Choices: give choices and support the decision
Patients want choices; why else do restaurants provide menus? However, there may be a dozen options for a user at any time that can contribute to health improvements – and we're not very good at comparing detailed differences. Solid, useful apps can do the underlying math, providing relevant choices in an easy-to-follow way, which is an immediate win for the user. They also make a point of empowering users with the ability to tailor the app to their preferences and requirements.
Rewards: reward your user before they have to put in any work
Creating an effective rewards program can be one of the hardest things to do for a healthcare app but the results are spectacular when done right. Imagine getting an A for an important exam that you don’t even have to sit for? Or finding a $100 bill on the sidewalk. Creating rewards for little to no effort is where digital excels. Great healthcare apps leverage their users’ data, behavior, and eyeballs to provide relevant rewards that users will appreciate: kids, for example, may want digital stickers, while adults may appreciate a free month once they complete certain actions (such as a referral). Some of the most successful apps have also leveraged gamification to incentivize behavior and to encourage healthy habits by rewarding goal setting and completion.
Technology: go cloud and be scalable—even as an MVP
In the old days, say five years ago (!), we’d build a minimum viable product (MVP) with just enough tech to have the app working, but there would be a huge effort to rebuild the app with larger scale tech to go beyond the MVP. A prototype would be built with a hellish mess that constantly broke.
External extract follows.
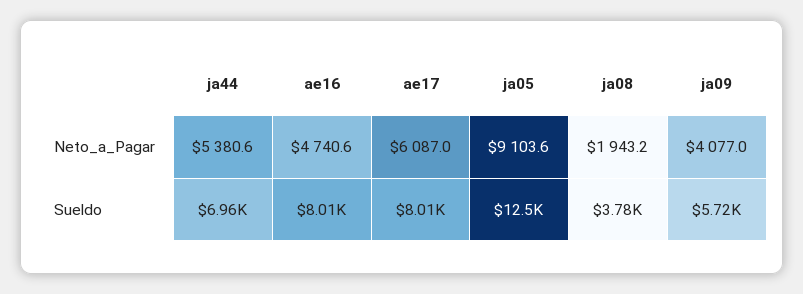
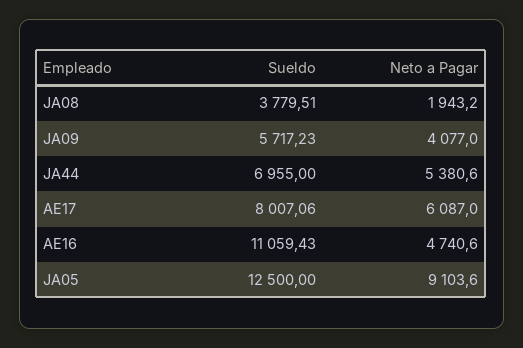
ae16, Sueldo: 8010 -> 11059.43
These days, cloud native, SaaS, IaaS are ideal for the prototype, the MVP, and the final product evolution, simplifying and reducing the amount of coding and QA significantly. Plus, you have the correct architecture and solution to scale and update beyond the MVP. We are moving so fast into the low-code world that prototypes, MVPs, and full releases are starting to blur and overlap in terms of tech.
Regulation: keep it simple—why take a regulated path?
If an app is associated with a clinical device, then it is subject to FDA approval, with no exceptions. Likewise, if it is part of a prescription drug regime. While there is tremendous value in building preventative health and wellness apps, which can help you avoid regulatory complexities, building something that solves real patient pain points and changes lives is completely worth it. Knowing whether your app will be regulated before you begin the build can help you to adequately plan. The best path is the one that will deliver the greatest impact, on time and on budget.
Individually, these pieces are straightforward. Bringing them all together neatly without creating a bloated mess is where the art and science of your medical app come together. Be careful; adding features that users think they want can result in an app that they like less. Counterintuitive? Maybe. For some high-level thinking on this challenge, take a look at the book by Jeffrey Kluger: “Simplexity: Why Simple Things Become Complex (and How Complex Things Can Be Made Sim)”
1. Mustafa, Abdulsalam Salihu, et al. “User Engagement and Abandonment of mHealth: A Cross-Sectional Survey.” Healthcare (Basel, Switzerland), U.S. National Library of Medicine, 24 Jan. 2022, www.ncbi.nlm.nih.gov/pmc/articles/PMC8872344/.